Wholesale Real Estate Investing - Deals That Can SkyRocket Your Net Worth 10-Fold

Bangalore Properties - Real Estate India - Spr...Image by nancyarora2020 via Flickr

Wholesale Real Estate Investing


Deals That SkyRocket Your Net Worth 10-Fold


Alain Diza

So what is wholesale real estate investing? Why should you be interested in learning about it?

Consider these parameters for a real estate deal:
Property Value: $250,000, Purchase Price: $160,000, Repairs: $2,500.

If you analyze the numbers, you see that the equity available in this deal is $87,500 (Property Value minus Purchase Price minus Repairs).



          Property Value:  $250,000
           Less
         Purchase Price:  $160,000
         Repairs:           $2,500
            Leaves
         Available Equity: $87,500

So here's a hypothetical question for you:

Assuming that the information above is accurate, and the property is located in an area that you view as acceptable and/or favorable, then:

If I offered to give you this deal in exchange for $10,000 in cash, would you do it?

Remember - this is hypothetical. The real question here is this:

Would you exchange $10,000 in cash for $87,500 in equity?
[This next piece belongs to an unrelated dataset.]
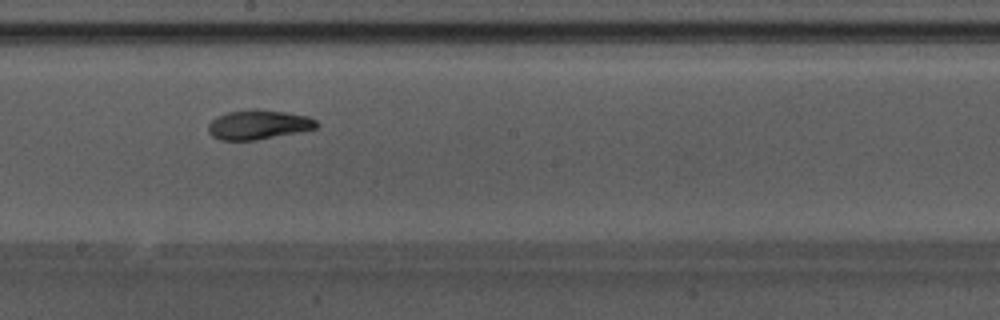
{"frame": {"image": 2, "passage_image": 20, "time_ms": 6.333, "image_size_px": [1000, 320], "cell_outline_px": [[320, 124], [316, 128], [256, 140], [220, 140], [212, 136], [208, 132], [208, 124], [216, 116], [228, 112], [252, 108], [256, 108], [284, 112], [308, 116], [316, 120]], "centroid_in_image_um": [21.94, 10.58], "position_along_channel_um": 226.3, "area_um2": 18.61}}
For most savvy investors, the answer is: Absolutely YES!



Wholesale Real Estate Investing

This is called "Wholesale Real Estate Investing" - the process of buying a lot of equity at a very significant discount from another real estate investor who has already done the hard work of finding a deal and getting it under contract.

Just think about that - consider how easy real estate investing would be for you if you had a network of real estate investors in your area (and maybe even all over the country) who, several times each month, offered you the opportunity to purchase significant amounts of equity for a severe discount...

...It would be quite easy to become wealthy, fairly quickly, wouldn't it?

The answer again, is: Absolutely Yes, it will.

It is through smart "wholesale real estate investing" that you can increase your net worth by $20,000 to $100,000 on every real estate deal that you do.

...Now the burning question becomes, "Where exactly do I find these wholesale real estate investing deals?"

I know of at least 3 solid sources...

You've got to admit - it will be a pretty wonderful thing when you know how to find great real estates deals in which you can trade a small amount of cash for a large amount of equity without even having to find the deals yourself...

...And that's exactly what "wholesale real estate investing" is all about.

Finding Deals Like This

So let's get right to it. Here are 3 places to find wholesale real estate deals:

  1. Visit the local real estate investing club in your area. Almost all of these clubs have networking opportunities to work with other investors who wholesale deals regularly, and this is an easy way to find great opportunities.
  2. Watch for ads in the newspaper, television, and in other media that advertise slogans like, "We Buy Houses", or "Sell Your House in 9 Days" or anything similar to that. Most of the time, these people are real estate investors, and they are happy to wholesale deals to people like you.
  3. Watch your email-inbox. Why? Because if and when you choose to enroll in various free e-courses online, such as that via tm-RealEstateInvesting.com, you'll be provided with automatic notification about great local and national deals as they become available. But be forewarned - you've got to act quickly whenever these deals are announced, because obviously the response is always significant.

Happy Hunting!

About the author: Alain Diza

Alain makes it easy to step into the world of Wholesale Real Estate Investing. Learn the principles and private strategies the 'gurus' are charging thousands for.